A falta de fiscalização e a negligência colocam em risco a saúde da população em Lajeado. Farmácias vendem medicamentos e indicam dosagens de uso sem prescrição médica. O Ministério Público (MP) investiga a relação da venda ilegal com a entrada de medicamentos roubados na cidade.
Durante a semana, 11 estabelecimentos de Lajeado foram visitados. Em cinco, a compra de antibióticos sem receita foi fácil. Em menos de cinco minutos o cliente saiu do local com o medicamento.

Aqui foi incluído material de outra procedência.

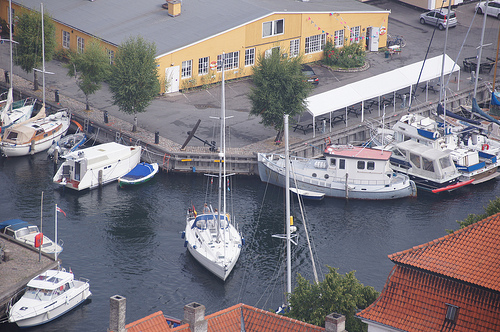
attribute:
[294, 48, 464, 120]
tent — white 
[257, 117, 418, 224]
fishing boat — large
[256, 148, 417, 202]
boat — white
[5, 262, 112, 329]
boat — white, docked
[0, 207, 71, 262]
boat — white, docked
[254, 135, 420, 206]
boat — white, docked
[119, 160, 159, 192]
boat — white, docked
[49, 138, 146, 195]
boat — white, docked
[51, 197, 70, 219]
flag — Red , white 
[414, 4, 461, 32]
suv — white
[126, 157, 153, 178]
tarp — blue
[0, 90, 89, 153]
boat — docked, white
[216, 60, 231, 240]
mast — White 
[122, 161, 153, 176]
cover — blue 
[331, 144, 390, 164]
roof — Red 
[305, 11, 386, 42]
flags — Colored 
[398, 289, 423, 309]
tiles — red 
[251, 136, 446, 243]
boat — large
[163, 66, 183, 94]
door — White 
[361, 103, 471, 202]
boat — white, docked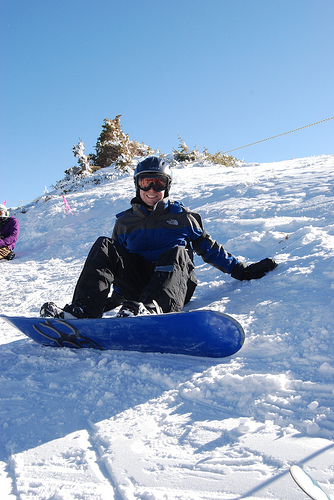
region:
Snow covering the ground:
[31, 422, 71, 467]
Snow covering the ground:
[76, 393, 128, 441]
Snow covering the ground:
[146, 459, 186, 485]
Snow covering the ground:
[220, 460, 250, 485]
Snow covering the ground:
[192, 404, 254, 442]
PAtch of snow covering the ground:
[23, 192, 46, 215]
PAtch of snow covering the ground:
[12, 339, 45, 376]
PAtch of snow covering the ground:
[35, 339, 82, 390]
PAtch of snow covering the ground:
[77, 345, 117, 379]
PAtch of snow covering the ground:
[111, 345, 154, 388]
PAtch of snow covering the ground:
[148, 348, 200, 401]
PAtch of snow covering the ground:
[184, 400, 247, 442]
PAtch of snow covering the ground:
[99, 419, 176, 470]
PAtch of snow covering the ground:
[50, 414, 120, 481]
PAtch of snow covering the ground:
[238, 436, 274, 470]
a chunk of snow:
[241, 364, 284, 397]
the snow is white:
[182, 425, 243, 470]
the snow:
[132, 439, 188, 472]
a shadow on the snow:
[20, 348, 80, 388]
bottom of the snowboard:
[183, 315, 220, 340]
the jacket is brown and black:
[129, 214, 172, 249]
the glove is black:
[248, 258, 276, 278]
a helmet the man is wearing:
[140, 161, 163, 171]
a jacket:
[128, 212, 170, 241]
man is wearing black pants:
[82, 257, 115, 288]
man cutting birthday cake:
[75, 420, 77, 422]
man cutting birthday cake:
[135, 442, 140, 446]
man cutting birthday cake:
[119, 457, 126, 462]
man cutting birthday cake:
[127, 441, 147, 448]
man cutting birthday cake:
[148, 448, 150, 450]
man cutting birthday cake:
[138, 463, 142, 467]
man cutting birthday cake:
[107, 431, 112, 435]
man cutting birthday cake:
[116, 469, 137, 476]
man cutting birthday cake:
[112, 448, 126, 458]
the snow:
[214, 370, 300, 444]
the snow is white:
[133, 441, 215, 486]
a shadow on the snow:
[60, 374, 114, 403]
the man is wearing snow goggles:
[132, 176, 167, 191]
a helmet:
[139, 159, 165, 171]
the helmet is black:
[136, 159, 162, 170]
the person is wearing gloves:
[241, 259, 271, 274]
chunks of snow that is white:
[245, 360, 299, 406]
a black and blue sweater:
[126, 210, 180, 245]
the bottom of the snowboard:
[165, 316, 234, 352]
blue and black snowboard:
[1, 308, 245, 358]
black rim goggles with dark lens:
[133, 172, 170, 193]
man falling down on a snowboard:
[0, 154, 279, 358]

Para burlar a fiscalização, que é ineficaz, a venda é feita sem nota fiscal. Em algumas farmácias, são reutilizadas prescrições de outros pacientes. Os envolvidos devem ser processados criminalmente por tráfico de entorpecentes e por prescrever drogas a clientes. A pena varia de cinco a 15 anos de prisão, mais multa.

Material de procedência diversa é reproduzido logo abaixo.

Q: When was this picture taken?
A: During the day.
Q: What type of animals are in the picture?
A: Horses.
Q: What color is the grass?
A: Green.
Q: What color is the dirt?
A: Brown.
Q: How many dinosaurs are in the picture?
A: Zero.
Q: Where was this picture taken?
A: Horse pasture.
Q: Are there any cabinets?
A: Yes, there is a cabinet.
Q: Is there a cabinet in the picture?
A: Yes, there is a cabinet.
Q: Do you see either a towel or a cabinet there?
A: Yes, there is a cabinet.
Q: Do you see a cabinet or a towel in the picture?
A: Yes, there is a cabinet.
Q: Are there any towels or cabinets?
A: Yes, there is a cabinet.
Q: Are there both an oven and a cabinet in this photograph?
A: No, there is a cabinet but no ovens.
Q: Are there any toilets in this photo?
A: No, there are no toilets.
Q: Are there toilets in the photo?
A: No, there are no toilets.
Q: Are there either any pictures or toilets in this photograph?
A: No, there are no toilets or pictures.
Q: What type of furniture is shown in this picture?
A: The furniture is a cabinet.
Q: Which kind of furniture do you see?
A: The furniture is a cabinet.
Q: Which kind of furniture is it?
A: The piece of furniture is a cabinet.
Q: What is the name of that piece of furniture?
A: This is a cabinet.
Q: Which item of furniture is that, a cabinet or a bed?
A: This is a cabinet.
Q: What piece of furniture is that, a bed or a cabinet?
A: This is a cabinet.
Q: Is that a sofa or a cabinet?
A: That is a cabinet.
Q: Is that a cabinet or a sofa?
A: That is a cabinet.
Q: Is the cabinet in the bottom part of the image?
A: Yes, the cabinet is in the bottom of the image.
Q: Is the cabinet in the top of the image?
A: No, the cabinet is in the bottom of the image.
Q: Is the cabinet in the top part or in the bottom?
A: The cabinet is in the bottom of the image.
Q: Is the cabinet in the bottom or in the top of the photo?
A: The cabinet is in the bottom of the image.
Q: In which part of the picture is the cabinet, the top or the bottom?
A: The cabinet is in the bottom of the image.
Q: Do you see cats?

Médicos confirmam a venda ilegal e dizem que já trataram pacientes doentes pelo uso incorreto de medicamentos. O ginecologista Ângelo Pedro Parizotto salienta que o uso inadequado pode provocar reações adversas e ineficácia do produto quando utilizado com frequência.
Investigação comprova irregularidades
Para comprovar a venda ilegal, jornalista do jornal A Hora, com autorização do Ministério Público visitou 11 farmácias de Lajeado. Em cinco comprou antibióticos.
A jornalista sem receita médica tentou comprar o medicamento à base de norfloxacino, um sal utilizado para o tratamento de infecção urinária, de tarja vermelha. Este pode causar reações como: náuseas, cefaleia, tontura, erupções cutâneas, pirose, cólicas/dor abdominal e diarreia.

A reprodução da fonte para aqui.